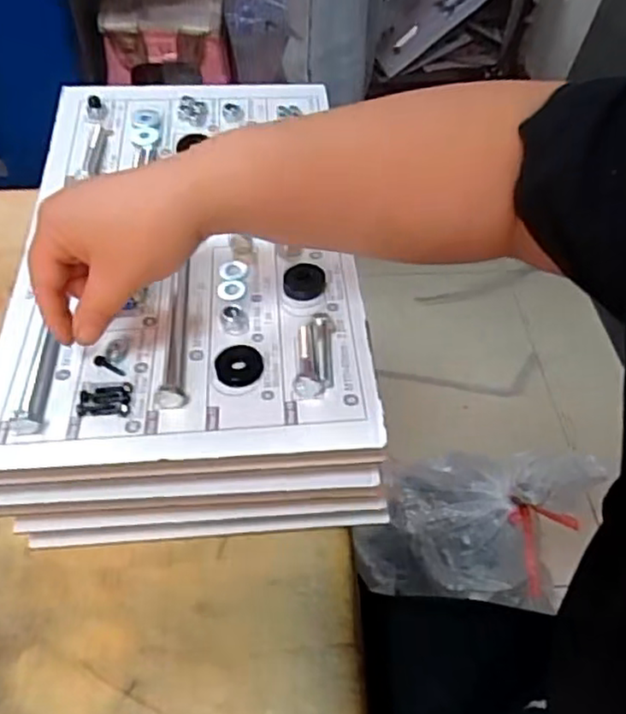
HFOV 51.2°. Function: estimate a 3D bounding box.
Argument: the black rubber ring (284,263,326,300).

------------------------------------

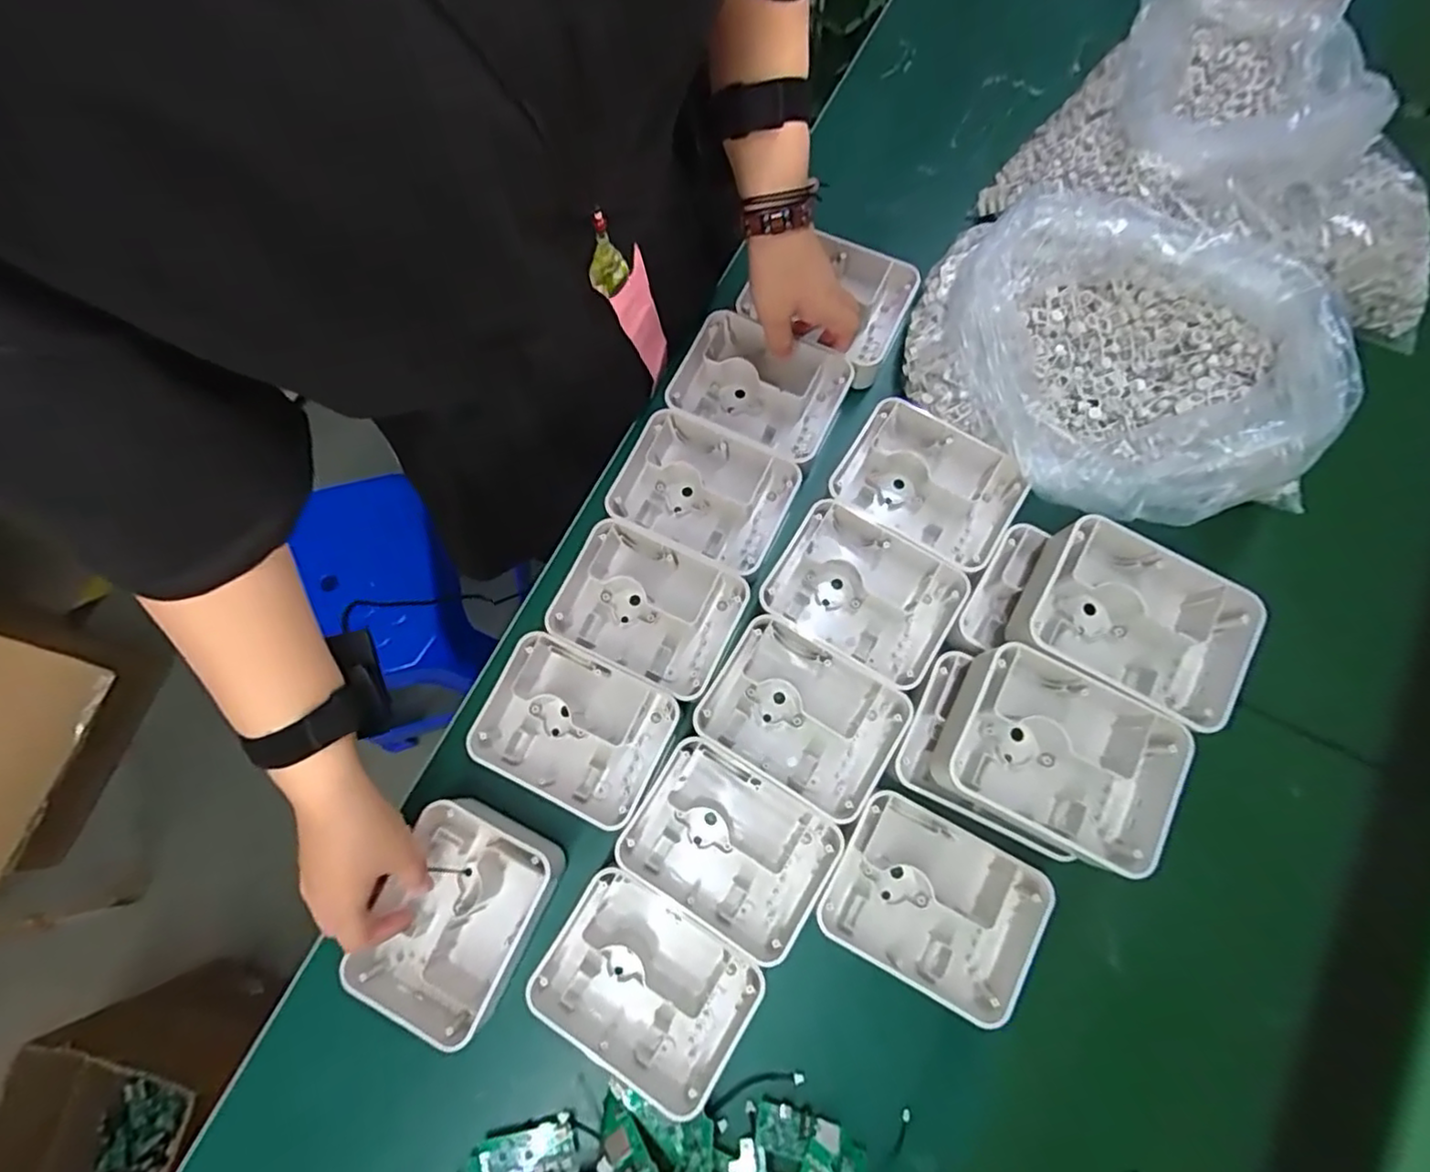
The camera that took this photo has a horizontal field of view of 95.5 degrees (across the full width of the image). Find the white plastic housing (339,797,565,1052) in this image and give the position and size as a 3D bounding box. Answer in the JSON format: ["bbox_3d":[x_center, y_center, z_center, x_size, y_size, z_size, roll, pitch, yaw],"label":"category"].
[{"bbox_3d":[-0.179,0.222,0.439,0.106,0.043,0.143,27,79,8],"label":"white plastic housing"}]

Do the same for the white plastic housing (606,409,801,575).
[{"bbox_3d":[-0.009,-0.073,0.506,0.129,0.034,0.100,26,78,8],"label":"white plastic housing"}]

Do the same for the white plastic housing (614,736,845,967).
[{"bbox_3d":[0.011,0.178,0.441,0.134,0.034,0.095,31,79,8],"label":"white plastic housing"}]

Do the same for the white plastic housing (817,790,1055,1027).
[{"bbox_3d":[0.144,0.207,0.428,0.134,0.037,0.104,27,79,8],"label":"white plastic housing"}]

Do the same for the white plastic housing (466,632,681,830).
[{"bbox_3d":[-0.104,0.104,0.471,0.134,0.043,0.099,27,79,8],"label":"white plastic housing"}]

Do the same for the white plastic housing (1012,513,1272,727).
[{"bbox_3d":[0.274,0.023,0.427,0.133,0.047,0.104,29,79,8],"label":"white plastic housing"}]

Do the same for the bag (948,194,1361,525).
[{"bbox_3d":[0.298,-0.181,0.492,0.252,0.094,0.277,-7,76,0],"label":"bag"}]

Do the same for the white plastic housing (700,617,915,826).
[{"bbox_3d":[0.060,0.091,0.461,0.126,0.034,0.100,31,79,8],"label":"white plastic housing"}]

------------------------------------

Set down, exactly as they appear above, all lines from the one that has "HFOV 51.2°. Function: estimate" down to the one that has "Argument: the black", including those two and no others.

HFOV 51.2°. Function: estimate a 3D bounding box.
Argument: the black rubber ring (284,263,326,300).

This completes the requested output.